§ **Work to be completed**: Reproduce the records word for word, from the first line through the line containing "Based in Vancouver.". Leave the pictures out.

§ **Records**:
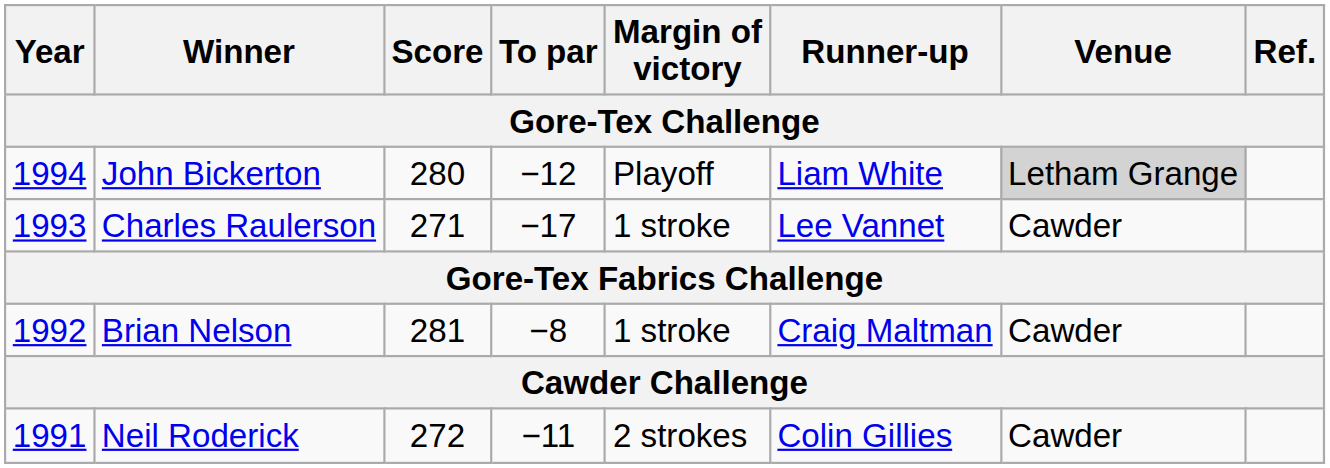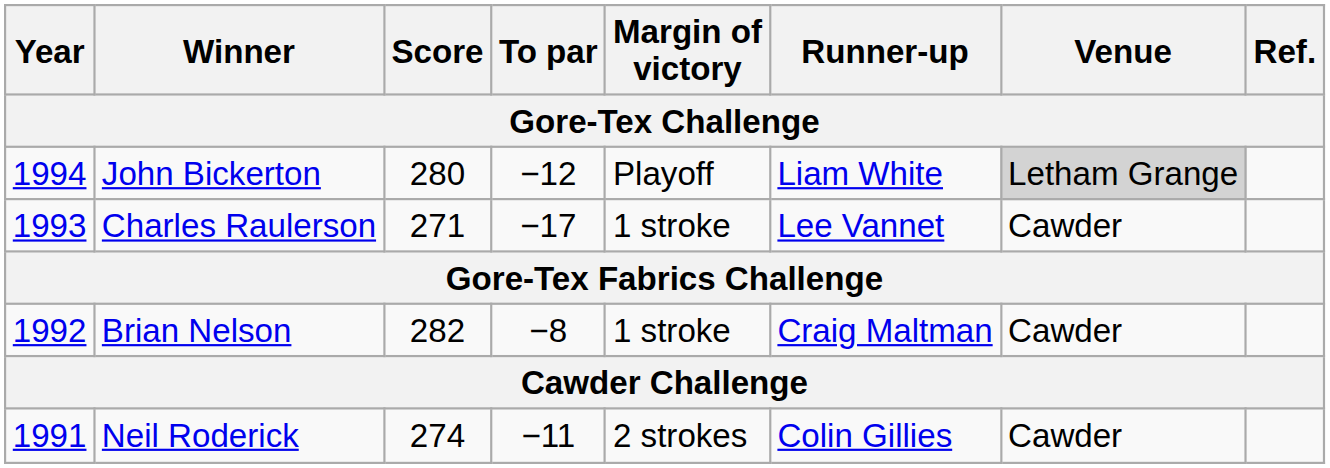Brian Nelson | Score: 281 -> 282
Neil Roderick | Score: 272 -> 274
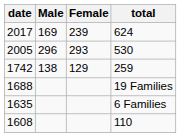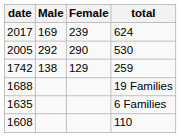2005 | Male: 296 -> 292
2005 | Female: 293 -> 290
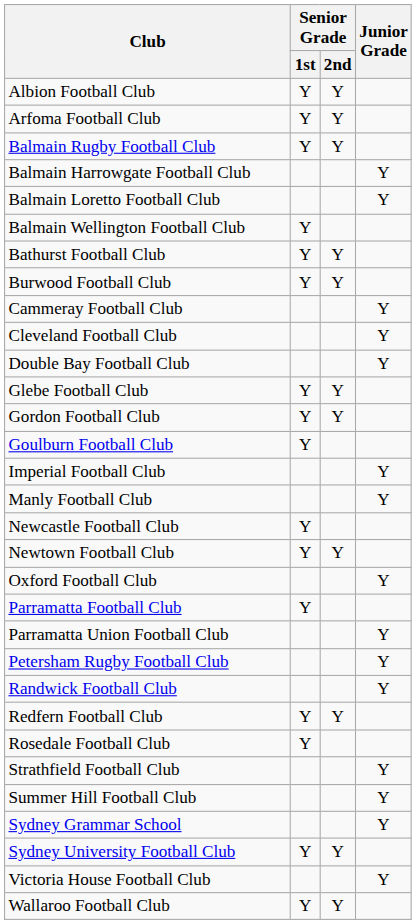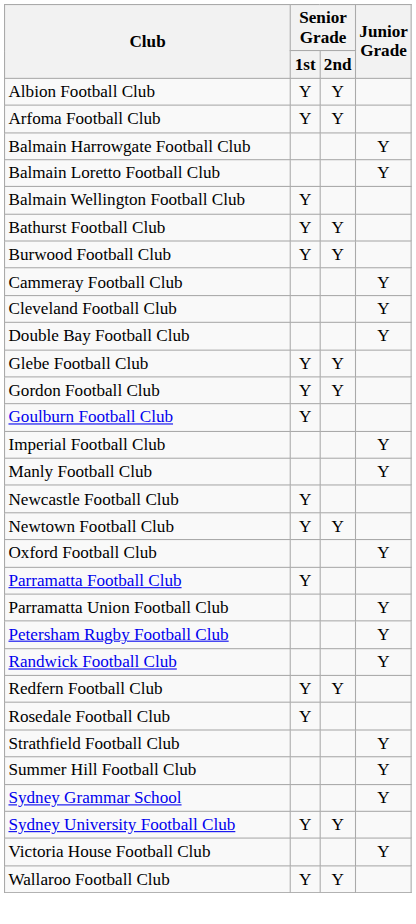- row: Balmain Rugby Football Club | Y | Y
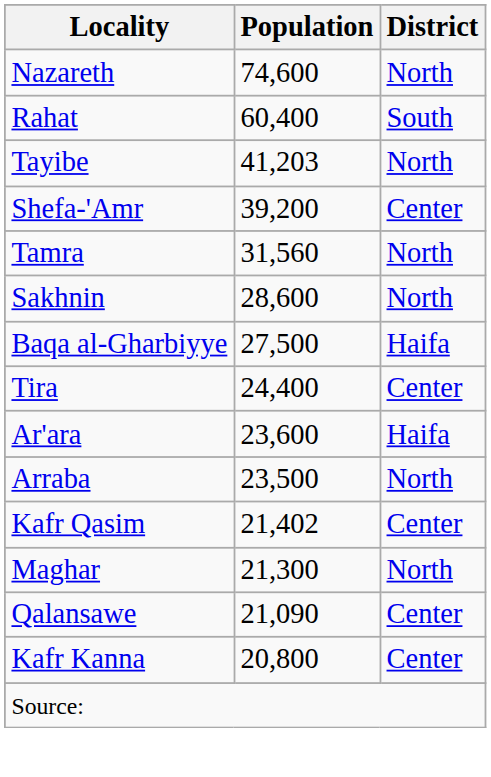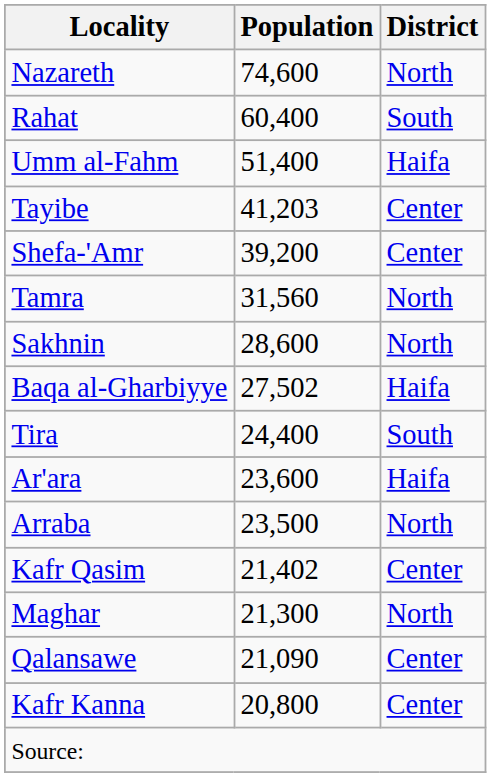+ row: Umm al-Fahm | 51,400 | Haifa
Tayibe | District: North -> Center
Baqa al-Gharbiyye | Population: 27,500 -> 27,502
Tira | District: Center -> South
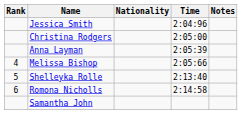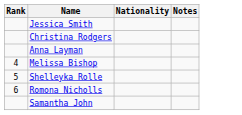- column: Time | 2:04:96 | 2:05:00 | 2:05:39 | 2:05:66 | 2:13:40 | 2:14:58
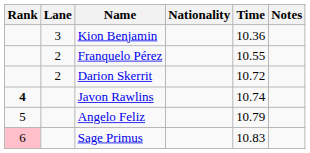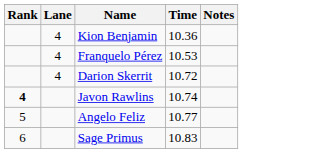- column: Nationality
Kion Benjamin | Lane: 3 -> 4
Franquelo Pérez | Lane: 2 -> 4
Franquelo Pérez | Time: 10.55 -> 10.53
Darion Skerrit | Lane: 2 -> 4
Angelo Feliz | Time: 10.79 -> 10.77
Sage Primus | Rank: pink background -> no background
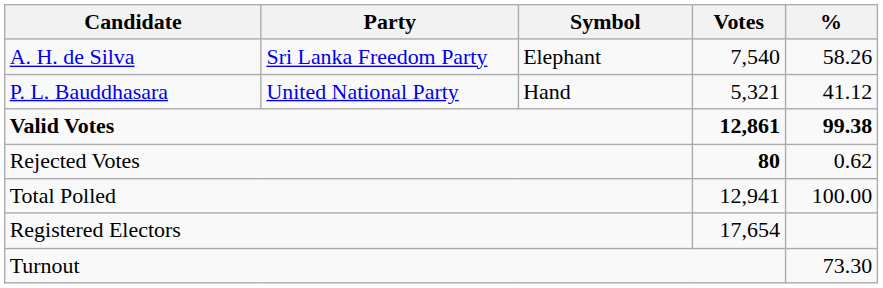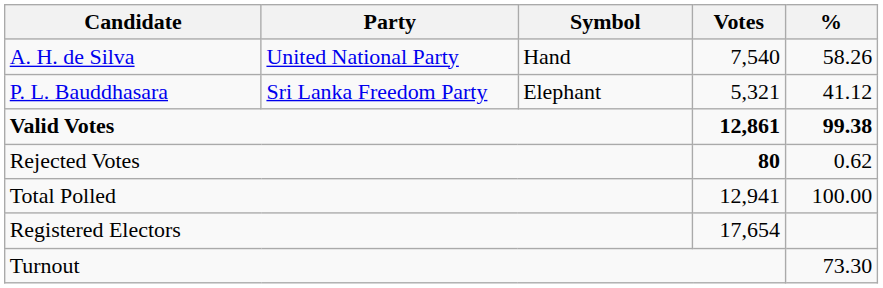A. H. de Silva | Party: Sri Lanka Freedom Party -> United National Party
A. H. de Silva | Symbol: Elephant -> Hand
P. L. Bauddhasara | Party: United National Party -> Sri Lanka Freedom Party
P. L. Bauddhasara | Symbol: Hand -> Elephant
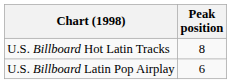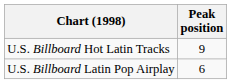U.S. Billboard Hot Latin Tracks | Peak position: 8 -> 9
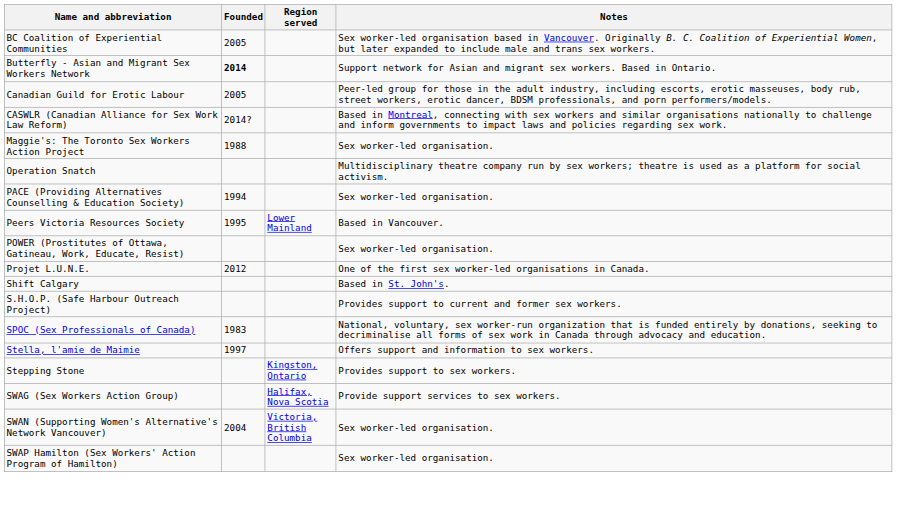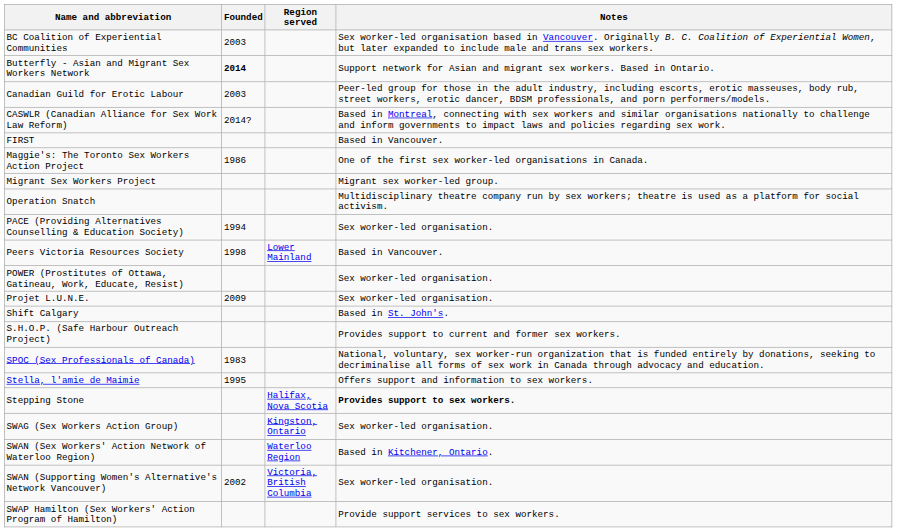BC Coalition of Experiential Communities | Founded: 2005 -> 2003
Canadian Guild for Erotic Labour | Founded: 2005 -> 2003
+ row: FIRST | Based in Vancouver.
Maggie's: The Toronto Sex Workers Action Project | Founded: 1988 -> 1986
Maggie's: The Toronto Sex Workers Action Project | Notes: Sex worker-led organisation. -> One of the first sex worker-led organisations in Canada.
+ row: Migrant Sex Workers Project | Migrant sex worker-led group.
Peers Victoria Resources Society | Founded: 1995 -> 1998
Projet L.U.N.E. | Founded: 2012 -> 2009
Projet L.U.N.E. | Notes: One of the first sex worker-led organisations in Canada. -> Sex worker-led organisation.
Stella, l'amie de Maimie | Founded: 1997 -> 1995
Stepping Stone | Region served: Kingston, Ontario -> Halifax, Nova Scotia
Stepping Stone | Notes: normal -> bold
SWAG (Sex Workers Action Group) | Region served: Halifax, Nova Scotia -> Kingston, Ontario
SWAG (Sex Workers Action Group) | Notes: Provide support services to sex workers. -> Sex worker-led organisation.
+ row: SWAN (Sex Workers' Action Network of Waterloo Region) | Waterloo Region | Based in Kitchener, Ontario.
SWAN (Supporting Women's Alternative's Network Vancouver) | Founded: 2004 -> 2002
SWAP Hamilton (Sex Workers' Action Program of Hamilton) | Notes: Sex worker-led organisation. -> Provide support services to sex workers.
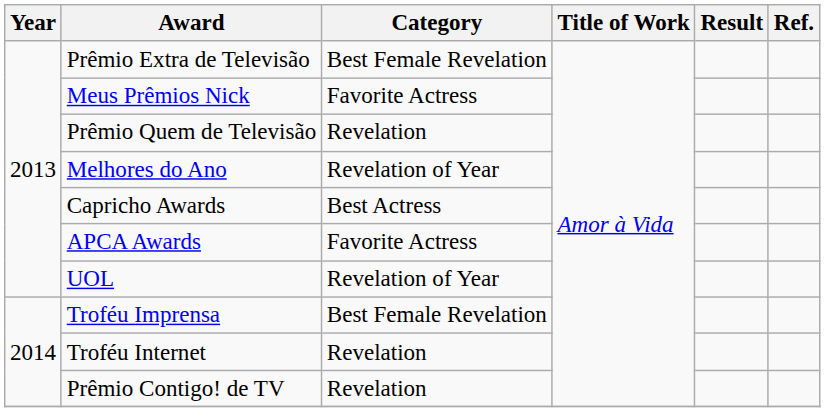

§ **Correct answer**:
Brian Nelson | Score: 281 -> 282
Neil Roderick | Score: 272 -> 274
2005 | Male: 296 -> 292
2005 | Female: 293 -> 290
- row: Balmain Rugby Football Club | Y | Y
+ row: Umm al-Fahm | 51,400 | Haifa
Tayibe | District: North -> Center
Baqa al-Gharbiyye | Population: 27,500 -> 27,502
Tira | District: Center -> South
- column: Time | 2:04:96 | 2:05:00 | 2:05:39 | 2:05:66 | 2:13:40 | 2:14:58
- column: Nationality
Kion Benjamin | Lane: 3 -> 4
Franquelo Pérez | Lane: 2 -> 4
Franquelo Pérez | Time: 10.55 -> 10.53
Darion Skerrit | Lane: 2 -> 4
Angelo Feliz | Time: 10.79 -> 10.77
Sage Primus | Rank: pink background -> no background
A. H. de Silva | Party: Sri Lanka Freedom Party -> United National Party
A. H. de Silva | Symbol: Elephant -> Hand
P. L. Bauddhasara | Party: United National Party -> Sri Lanka Freedom Party
P. L. Bauddhasara | Symbol: Hand -> Elephant
U.S. Billboard Hot Latin Tracks | Peak position: 8 -> 9
BC Coalition of Experiential Communities | Founded: 2005 -> 2003
Canadian Guild for Erotic Labour | Founded: 2005 -> 2003
+ row: FIRST | Based in Vancouver.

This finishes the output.